[REQUIRED ACTION]: Every line that holds the word "https" needs to be copied from the data below.
BEGIN RECORDS FOR THIS EXERCISE
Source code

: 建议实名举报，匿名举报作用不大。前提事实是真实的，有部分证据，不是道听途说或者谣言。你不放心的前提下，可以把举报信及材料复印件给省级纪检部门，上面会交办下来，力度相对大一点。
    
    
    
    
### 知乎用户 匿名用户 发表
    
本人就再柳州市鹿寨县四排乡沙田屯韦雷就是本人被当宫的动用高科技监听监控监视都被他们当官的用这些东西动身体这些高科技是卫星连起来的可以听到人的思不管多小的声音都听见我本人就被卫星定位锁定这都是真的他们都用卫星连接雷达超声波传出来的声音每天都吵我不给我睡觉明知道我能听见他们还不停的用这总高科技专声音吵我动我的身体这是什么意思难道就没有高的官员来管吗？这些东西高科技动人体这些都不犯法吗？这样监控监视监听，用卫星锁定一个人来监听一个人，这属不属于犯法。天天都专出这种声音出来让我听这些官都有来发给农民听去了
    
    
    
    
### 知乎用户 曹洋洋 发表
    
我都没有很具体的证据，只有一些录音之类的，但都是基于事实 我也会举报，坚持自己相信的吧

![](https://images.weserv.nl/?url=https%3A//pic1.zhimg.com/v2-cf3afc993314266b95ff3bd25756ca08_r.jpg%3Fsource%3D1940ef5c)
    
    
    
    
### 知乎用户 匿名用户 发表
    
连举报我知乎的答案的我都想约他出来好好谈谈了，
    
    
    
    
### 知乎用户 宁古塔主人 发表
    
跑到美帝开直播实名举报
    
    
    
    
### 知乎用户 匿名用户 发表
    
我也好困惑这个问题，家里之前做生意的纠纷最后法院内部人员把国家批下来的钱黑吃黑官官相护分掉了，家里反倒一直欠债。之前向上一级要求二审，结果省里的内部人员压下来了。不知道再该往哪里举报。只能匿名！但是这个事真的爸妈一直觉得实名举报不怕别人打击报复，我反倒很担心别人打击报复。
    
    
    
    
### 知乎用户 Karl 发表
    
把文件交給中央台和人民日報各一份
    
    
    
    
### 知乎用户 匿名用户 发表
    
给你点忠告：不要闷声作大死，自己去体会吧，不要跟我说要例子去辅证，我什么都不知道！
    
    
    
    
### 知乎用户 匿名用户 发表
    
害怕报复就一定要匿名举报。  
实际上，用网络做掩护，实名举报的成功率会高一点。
END RECORDS FOR THIS EXERCISE
BEGIN RECORDS FOR THIS EXERCISE
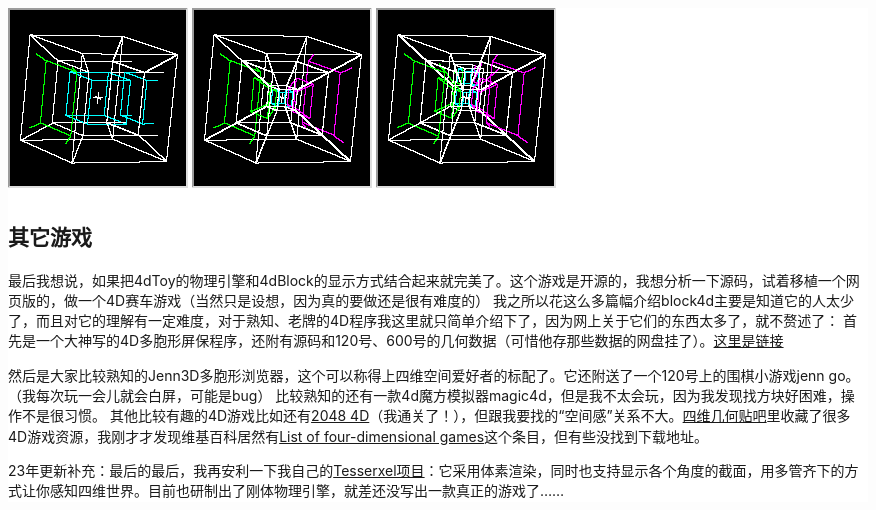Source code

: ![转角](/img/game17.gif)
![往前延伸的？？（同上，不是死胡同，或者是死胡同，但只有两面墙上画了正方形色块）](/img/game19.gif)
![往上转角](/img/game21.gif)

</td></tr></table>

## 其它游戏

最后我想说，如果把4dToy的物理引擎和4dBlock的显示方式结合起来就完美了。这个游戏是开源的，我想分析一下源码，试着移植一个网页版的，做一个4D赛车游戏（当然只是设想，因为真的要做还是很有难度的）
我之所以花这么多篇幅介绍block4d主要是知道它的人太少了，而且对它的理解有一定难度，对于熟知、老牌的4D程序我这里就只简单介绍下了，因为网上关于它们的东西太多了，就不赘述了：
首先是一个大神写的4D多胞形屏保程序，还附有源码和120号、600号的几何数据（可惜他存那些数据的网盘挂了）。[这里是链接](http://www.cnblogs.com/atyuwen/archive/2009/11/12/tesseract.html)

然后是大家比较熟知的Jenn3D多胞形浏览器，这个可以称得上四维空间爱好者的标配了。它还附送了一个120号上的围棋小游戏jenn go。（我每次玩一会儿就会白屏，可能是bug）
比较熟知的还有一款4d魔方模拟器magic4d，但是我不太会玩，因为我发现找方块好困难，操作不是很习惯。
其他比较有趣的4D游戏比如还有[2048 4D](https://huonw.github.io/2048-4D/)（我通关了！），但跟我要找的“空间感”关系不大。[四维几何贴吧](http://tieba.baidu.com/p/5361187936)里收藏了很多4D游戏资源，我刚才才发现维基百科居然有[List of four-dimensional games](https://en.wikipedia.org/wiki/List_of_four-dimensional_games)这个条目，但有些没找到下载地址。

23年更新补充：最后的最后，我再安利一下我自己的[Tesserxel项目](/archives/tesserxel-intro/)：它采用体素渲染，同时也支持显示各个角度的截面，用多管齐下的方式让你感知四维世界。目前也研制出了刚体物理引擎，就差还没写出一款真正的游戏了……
END RECORDS FOR THIS EXERCISE
[TASK OUTPUT]:
![](https://images.weserv.nl/?url=https%3A//pic1.zhimg.com/v2-cf3afc993314266b95ff3bd25756ca08_r.jpg%3Fsource%3D1940ef5c)
其他比较有趣的4D游戏比如还有[2048 4D](https://huonw.github.io/2048-4D/)（我通关了！），但跟我要找的“空间感”关系不大。[四维几何贴吧](http://tieba.baidu.com/p/5361187936)里收藏了很多4D游戏资源，我刚才才发现维基百科居然有[List of four-dimensional games](https://en.wikipedia.org/wiki/List_of_four-dimensional_games)这个条目，但有些没找到下载地址。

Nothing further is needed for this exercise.